**DIRECTIVE:** Edit the rows below so that every "collector number" becomes "field number", with nothing else changed.

--- START OF MATERIAL SHOWN ---

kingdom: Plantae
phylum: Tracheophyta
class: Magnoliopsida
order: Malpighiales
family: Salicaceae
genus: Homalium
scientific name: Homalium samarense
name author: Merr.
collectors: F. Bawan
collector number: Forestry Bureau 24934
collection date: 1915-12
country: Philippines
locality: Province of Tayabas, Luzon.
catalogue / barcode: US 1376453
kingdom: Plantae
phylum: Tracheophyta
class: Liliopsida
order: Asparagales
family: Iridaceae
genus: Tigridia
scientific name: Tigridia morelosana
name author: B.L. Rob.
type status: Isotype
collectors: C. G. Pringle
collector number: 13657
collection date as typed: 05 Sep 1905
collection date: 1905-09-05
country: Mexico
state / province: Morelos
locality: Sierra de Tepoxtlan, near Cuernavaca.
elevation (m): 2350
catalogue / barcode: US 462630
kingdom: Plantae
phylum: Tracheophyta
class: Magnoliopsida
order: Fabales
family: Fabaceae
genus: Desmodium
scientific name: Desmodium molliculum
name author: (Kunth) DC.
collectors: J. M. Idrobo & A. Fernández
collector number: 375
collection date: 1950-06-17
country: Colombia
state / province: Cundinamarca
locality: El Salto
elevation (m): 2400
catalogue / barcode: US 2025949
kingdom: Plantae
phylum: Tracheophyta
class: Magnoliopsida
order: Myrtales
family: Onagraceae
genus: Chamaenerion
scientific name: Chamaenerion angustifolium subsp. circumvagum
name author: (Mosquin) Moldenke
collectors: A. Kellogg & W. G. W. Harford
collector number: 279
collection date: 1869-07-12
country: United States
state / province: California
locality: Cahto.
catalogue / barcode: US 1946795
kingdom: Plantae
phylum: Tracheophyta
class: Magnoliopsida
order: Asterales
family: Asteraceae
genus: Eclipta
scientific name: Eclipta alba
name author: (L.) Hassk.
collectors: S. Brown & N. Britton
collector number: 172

--- END OF MATERIAL SHOWN ---

**RESPONSE:**
kingdom: Plantae
phylum: Tracheophyta
class: Magnoliopsida
order: Malpighiales
family: Salicaceae
genus: Homalium
scientific name: Homalium samarense
name author: Merr.
collectors: F. Bawan
field number: Forestry Bureau 24934
collection date: 1915-12
country: Philippines
locality: Province of Tayabas, Luzon.
catalogue / barcode: US 1376453
kingdom: Plantae
phylum: Tracheophyta
class: Liliopsida
order: Asparagales
family: Iridaceae
genus: Tigridia
scientific name: Tigridia morelosana
name author: B.L. Rob.
type status: Isotype
collectors: C. G. Pringle
field number: 13657
collection date as typed: 05 Sep 1905
collection date: 1905-09-05
country: Mexico
state / province: Morelos
locality: Sierra de Tepoxtlan, near Cuernavaca.
elevation (m): 2350
catalogue / barcode: US 462630
kingdom: Plantae
phylum: Tracheophyta
class: Magnoliopsida
order: Fabales
family: Fabaceae
genus: Desmodium
scientific name: Desmodium molliculum
name author: (Kunth) DC.
collectors: J. M. Idrobo & A. Fernández
field number: 375
collection date: 1950-06-17
country: Colombia
state / province: Cundinamarca
locality: El Salto
elevation (m): 2400
catalogue / barcode: US 2025949
kingdom: Plantae
phylum: Tracheophyta
class: Magnoliopsida
order: Myrtales
family: Onagraceae
genus: Chamaenerion
scientific name: Chamaenerion angustifolium subsp. circumvagum
name author: (Mosquin) Moldenke
collectors: A. Kellogg & W. G. W. Harford
field number: 279
collection date: 1869-07-12
country: United States
state / province: California
locality: Cahto.
catalogue / barcode: US 1946795
kingdom: Plantae
phylum: Tracheophyta
class: Magnoliopsida
order: Asterales
family: Asteraceae
genus: Eclipta
scientific name: Eclipta alba
name author: (L.) Hassk.
collectors: S. Brown & N. Britton
field number: 172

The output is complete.